WHAT THE EXERCISE ASKS:
An exact reproduction of all entries is expected.
### INPUT RECORDS ###
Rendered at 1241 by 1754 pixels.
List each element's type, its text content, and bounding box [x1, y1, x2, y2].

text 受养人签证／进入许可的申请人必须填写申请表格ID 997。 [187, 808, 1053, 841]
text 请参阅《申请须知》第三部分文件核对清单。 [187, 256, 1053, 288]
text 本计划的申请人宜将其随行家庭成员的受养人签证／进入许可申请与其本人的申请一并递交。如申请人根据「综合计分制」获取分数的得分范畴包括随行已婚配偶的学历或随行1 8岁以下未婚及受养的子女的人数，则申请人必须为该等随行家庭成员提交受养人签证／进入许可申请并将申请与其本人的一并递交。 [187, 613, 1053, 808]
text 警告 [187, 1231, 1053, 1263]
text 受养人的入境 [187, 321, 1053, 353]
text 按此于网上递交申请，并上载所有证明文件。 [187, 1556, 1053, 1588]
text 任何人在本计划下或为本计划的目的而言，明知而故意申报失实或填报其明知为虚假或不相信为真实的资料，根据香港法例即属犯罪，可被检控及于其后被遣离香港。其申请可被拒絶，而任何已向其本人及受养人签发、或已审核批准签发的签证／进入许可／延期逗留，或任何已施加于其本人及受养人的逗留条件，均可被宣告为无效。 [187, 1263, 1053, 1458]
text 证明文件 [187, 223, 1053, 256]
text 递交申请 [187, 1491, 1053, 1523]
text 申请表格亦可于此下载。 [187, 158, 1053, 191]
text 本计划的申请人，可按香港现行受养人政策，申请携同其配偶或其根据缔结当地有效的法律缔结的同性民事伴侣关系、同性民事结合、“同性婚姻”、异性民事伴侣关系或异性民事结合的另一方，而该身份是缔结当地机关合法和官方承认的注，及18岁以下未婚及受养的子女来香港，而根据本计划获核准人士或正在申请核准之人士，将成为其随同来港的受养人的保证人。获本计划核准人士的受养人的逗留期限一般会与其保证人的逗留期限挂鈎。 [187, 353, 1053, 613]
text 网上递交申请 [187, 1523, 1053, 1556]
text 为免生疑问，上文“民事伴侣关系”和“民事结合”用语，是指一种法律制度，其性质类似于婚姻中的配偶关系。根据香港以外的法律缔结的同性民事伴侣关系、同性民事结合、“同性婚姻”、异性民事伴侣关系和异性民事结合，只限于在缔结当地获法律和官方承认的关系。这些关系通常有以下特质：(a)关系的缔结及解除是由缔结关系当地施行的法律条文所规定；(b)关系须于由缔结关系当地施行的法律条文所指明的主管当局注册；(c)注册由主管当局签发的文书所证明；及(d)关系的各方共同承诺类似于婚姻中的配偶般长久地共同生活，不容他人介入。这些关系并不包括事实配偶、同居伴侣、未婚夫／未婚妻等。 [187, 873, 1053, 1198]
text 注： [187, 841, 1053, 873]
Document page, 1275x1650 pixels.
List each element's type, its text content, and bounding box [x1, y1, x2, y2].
###
EXERCISE ANSWER:
Rendered at 1241 by 1754 pixels.
List each element's type, its text content, and bounding box [x1, y1, x2, y2].

text 受养人签证／进入许可的申请人必须填写申请表格ID 997。 [187, 808, 1053, 841]
text 请参阅《申请须知》第三部分文件核对清单。 [187, 256, 1053, 288]
text 本计划的申请人宜将其随行家庭成员的受养人签证／进入许可申请与其本人的申请一并递交。如申请人根据「综合计分制」获取分数的得分范畴包括随行已婚配偶的学历或随行1 8岁以下未婚及受养的子女的人数，则申请人必须为该等随行家庭成员提交受养人签证／进入许可申请并将申请与其本人的一并递交。 [187, 613, 1053, 808]
text 警告 [187, 1231, 1053, 1263]
text 受养人的入境 [187, 321, 1053, 353]
text 按此于网上递交申请，并上载所有证明文件。 [187, 1556, 1053, 1588]
text 任何人在本计划下或为本计划的目的而言，明知而故意申报失实或填报其明知为虚假或不相信为真实的资料，根据香港法例即属犯罪，可被检控及于其后被遣离香港。其申请可被拒絶，而任何已向其本人及受养人签发、或已审核批准签发的签证／进入许可／延期逗留，或任何已施加于其本人及受养人的逗留条件，均可被宣告为无效。 [187, 1263, 1053, 1458]
text 证明文件 [187, 223, 1053, 256]
text 递交申请 [187, 1491, 1053, 1523]
text 申请表格亦可于此下载。 [187, 158, 1053, 191]
text 本计划的申请人，可按香港现行受养人政策，申请携同其配偶或其根据缔结当地有效的法律缔结的同性民事伴侣关系、同性民事结合、“同性婚姻”、异性民事伴侣关系或异性民事结合的另一方，而该身份是缔结当地机关合法和官方承认的注，及18岁以下未婚及受养的子女来香港，而根据本计划获核准人士或正在申请核准之人士，将成为其随同来港的受养人的保证人。获本计划核准人士的受养人的逗留期限一般会与其保证人的逗留期限挂鈎。 [187, 353, 1053, 613]
text 网上递交申请 [187, 1523, 1053, 1556]
text 为免生疑问，上文“民事伴侣关系”和“民事结合”用语，是指一种法律制度，其性质类似于婚姻中的配偶关系。根据香港以外的法律缔结的同性民事伴侣关系、同性民事结合、“同性婚姻”、异性民事伴侣关系和异性民事结合，只限于在缔结当地获法律和官方承认的关系。这些关系通常有以下特质：(a)关系的缔结及解除是由缔结关系当地施行的法律条文所规定；(b)关系须于由缔结关系当地施行的法律条文所指明的主管当局注册；(c)注册由主管当局签发的文书所证明；及(d)关系的各方共同承诺类似于婚姻中的配偶般长久地共同生活，不容他人介入。这些关系并不包括事实配偶、同居伴侣、未婚夫／未婚妻等。 [187, 873, 1053, 1198]
text 注： [187, 841, 1053, 873]
Document page, 1275x1650 pixels.
List each element's type, its text content, and bounding box [x1, y1, x2, y2].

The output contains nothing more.